George Pappas, Joseph Moore Professor and chair of Electrical and Systems Engineering (ESE), describes sensor-based phenomena like the internet of things as the latest technology revolution. “IoT will have widespread academic, industrial and corporate impact because it’s so big, but nobody has access to the full stack of that vision yet. The real breakthroughs over the next decade will occur if someone creates an operating system that allows us to program across many heterogeneous devices,” he states.

“This is an exciting time to go into this field,” concurs Linh Thi Xuan Phan, assistant professor in Computer and Information Science, who works on methods to defend interconnected devices against attacks, bugs and intrusions, and ways to assure that interconnected devices like cars and cardiac monitors maintain life-saving responsiveness. “It’s inspiring to invent solutions to shape a more safe and secure future.”

GRAND THEFT (VIRTUAL) AUTO

As he reviews real footage of fatal autonomous car crashes and describes the absence of a comprehensive regulatory framework, it’s clear there’s a need for the research conducted by Rahul Mangharam, associate professor in ESE. “We use simulated hyper-realistic environments with high fidelity physics to test drive real autonomous vehicle software and investigate how the vehicle behaves in accident and near-accident situations,” he says.

Mangharam connects data from autonomous cars to an adapted version of the video game Grand Theft Auto to test how autonomous cars respond to high-risk driving scenarios and improve vehicle perception, planning and decision control. Mangharam’s research collaborations focus on the technological, legal and ethical design of safe autonomous systems (such as how to develop driver’s license tests and insurance coverage for autonomous vehicles), strategies to manage energy consumption during volatile energy markets and weather patterns (with National Science Foundation (NSF) funding for commercialization of this approach), and medical topics such as integrating operating room device data to convey the fusion of factors affecting patients.

David Corman, Cyber-Physical Systems program director in the Computer and Information Science and Engineering Directorate at the NSF, says, “We would bet our lives on many of the devices PRECISE has worked on. Some of the areas of research they’ve engaged in are really new methods to verify that criticality.
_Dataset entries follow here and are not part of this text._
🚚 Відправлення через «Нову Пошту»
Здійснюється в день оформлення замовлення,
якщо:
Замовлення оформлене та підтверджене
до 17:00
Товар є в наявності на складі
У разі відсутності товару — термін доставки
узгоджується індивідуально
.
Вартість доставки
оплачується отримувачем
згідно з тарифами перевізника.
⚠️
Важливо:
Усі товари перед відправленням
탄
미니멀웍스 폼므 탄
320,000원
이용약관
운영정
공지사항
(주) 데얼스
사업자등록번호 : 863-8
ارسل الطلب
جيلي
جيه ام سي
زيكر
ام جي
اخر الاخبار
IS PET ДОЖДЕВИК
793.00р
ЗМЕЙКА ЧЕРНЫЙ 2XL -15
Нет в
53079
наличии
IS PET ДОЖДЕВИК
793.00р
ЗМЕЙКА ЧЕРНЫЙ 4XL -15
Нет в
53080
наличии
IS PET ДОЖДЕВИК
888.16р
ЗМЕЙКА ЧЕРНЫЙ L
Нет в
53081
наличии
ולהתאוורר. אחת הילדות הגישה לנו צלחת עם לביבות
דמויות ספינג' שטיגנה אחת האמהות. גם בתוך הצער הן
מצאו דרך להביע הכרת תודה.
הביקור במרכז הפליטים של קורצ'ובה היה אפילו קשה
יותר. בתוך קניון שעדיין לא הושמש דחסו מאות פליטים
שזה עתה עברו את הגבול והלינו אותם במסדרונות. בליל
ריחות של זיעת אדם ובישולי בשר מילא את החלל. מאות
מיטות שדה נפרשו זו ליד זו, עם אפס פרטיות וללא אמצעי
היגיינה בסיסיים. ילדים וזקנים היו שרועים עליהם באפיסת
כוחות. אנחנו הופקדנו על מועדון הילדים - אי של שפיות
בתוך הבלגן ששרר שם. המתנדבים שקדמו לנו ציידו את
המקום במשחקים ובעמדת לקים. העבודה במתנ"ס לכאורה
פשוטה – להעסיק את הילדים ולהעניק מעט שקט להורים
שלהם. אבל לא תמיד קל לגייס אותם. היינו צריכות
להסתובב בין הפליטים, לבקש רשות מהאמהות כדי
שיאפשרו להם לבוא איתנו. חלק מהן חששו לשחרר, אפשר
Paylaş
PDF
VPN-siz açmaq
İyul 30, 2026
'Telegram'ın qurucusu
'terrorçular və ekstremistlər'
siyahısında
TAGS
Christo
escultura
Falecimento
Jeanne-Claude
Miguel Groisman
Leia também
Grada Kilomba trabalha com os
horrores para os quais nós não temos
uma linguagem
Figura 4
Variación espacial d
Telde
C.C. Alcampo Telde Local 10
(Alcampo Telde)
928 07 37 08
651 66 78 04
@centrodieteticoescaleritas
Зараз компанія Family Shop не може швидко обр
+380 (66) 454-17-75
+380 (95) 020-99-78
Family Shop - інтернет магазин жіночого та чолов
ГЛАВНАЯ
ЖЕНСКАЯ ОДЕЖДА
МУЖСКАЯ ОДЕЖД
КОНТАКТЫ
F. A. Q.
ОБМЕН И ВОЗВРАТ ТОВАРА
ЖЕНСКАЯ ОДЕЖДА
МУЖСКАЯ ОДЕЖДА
The PRECISE center is among the leaders setting this research agenda.”

CURRICULAR INNOVATIONS

“PRECISE is also among the groups that helped shape novel and innovative educational curricula in the area of IoT and cyber-physical systems,” Corman continues. “The students from their program have gone on to become some of the great investigators in this field.”

The Center is a hub for 15 postdoctoral fellows, 45 doctoral candidates, 40 master’s students and a growing number of undergraduates. Integrative degrees reflect how the program has anticipated the skills needed for this emerging field. In 2009, Penn began offering a master’s in Embedded Systems, one of the world’s first IoT-related educational degrees. A new IoT concentration for undergraduates is being developed in ESE and will be available beginning in 2018–2019, and an online micro-master’s IoT degree (via edX.org) is being developed and will likely launch in 2018. Pioneering IoT course offerings are growing as well, such as Embedded Software for Life-Critical Applications; Digital Twins: Model-based Embedded Systems; and The Security of the Internet of Things, which is the first on this topic at any university.

“While our curriculum reform is never complete, we are way ahead of the competition in educating 21st century engineers for IoT,” continues Pappas. “We’re preparing our students to be innovators and participants in the enormous startup opportunities in the IoT space.” Striking a note of cautious optimism, Mangharam adds, “We’re mentoring the coming generation of engineering citizens who will develop these large-scale autonomous systems. These will soon become integrated into our lives in ways that we cannot take lightly, and the burden is on us to make sure these systems are safe and have a positive impact.”